Ante la problemática, el Gobierno nacional no ha podido contener la enfermedad, aunque desde 2020 se registra una baja en los casos: para ese año la OMS contabilizó 231.743 casos de malaria y en 2021 147.113 a nivel nacional, con casi el 60% de estos se produjeron en el estado Bolívar (Souquett, 2022). En todo caso, para 2021 Venezuela seguía registrando la mayor cantidad de infecciones en las Américas, estimándose en más de 30% del total regional (Clisánchez, 2022).
Por un lado, la dispersión de la malaria se ha convertido en secreto de Estado. Desde 2015, el Gobierno Nacional no ha publicado reportes epidemiológicos y niega la crisis (Casey, 2016). Por otro lado, el ingreso de ayuda humanitaria se ha visto afectado por polémicas relacionadas a disputas geopolíticas, lo cual ha generado poca disposición del Gobierno a recibirla.
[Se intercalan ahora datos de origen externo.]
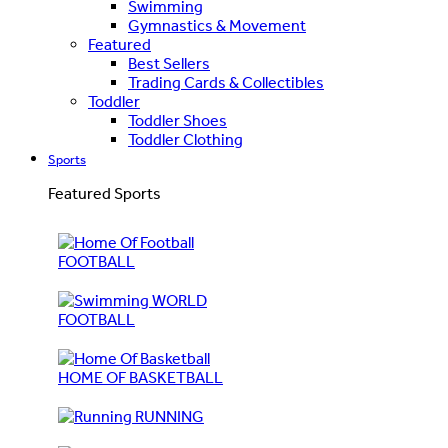
Swimming
Gymnastics & Movement
Featured
Best Sellers
Trading Cards & Collectibles
Toddler
Toddler Shoes
Toddler Clothing
Sports
Featured Sports
FOOTBALL
WORLD
FOOTBALL
HOME OF BASKETBALL
RUNNING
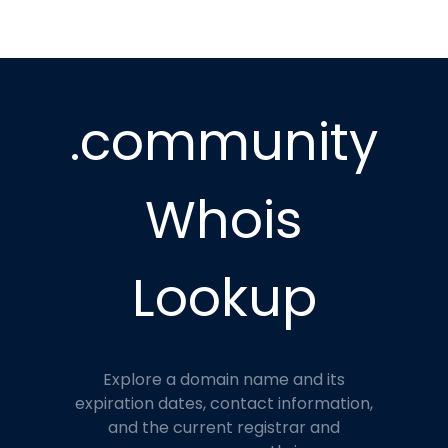
.community
Whois
Lookup
Explore a domain name and its
expiration dates, contact information,
and the current registrar and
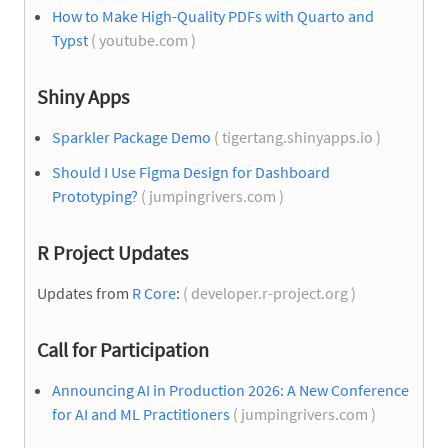
How to Make High-Quality PDFs with Quarto and
Typst
( youtube.com )
Shiny Apps
Sparkler Package Demo
( tigertang.shinyapps.io )
Should I Use Figma Design for Dashboard
Prototyping?
( jumpingrivers.com )
R Project Updates
Updates from
R Core
:
( developer.r-project.org )
Call for Participation
Announcing AI in Production 2026: A New Conference
for AI and ML Practitioners
( jumpingrivers.com )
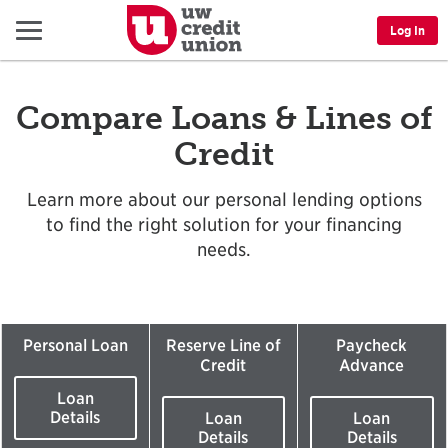
Menu
Log In
Compare Loans & Lines of
Credit
Learn more about our personal lending options
to find the right solution for your financing
needs.
Personal Loan
Reserve Line of
Paycheck
Credit
Advance
Loan
Details
Loan
Loan
Details
Details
La precaria situación de derechos humanos que enmarca la situación venezolana, las sanciones estadounidenses y la profunda crisis económica que vive el país, contribuyen al mantenimiento de la crítica situación.
A su vez, ante las dificultades para la instalación de proyectos formales en el Arco Minero del Orinoco, el Gobierno de Nicolás Maduro ha buscado captar el oro extraído de la minería informal/ilegal, lo que potencia la actividad y el propio fenómeno de la malaria. El conflicto se agrava por la presencia de grupos irregulares que controlan dichos procesos de extracción y comercialización, en aparente alianza con miembros del Ejército y Guardia Nacional Bolivariana, quienes se encargarían de mantener el control de los recursos basado en la violencia, a la vez que desvían la mayor parte del oro hacia el mercado negro internacional. Hasta el momento la escasa articulación entre los sectores críticos de la salud y quienes se han movilizado contra la minería y sus impactos, ha debilitado las acciones en torno a un problema multifactorial cuyo centro se encuentra en el impulso oficial de la minería en cualquiera de sus expresiones en la Región Guayana.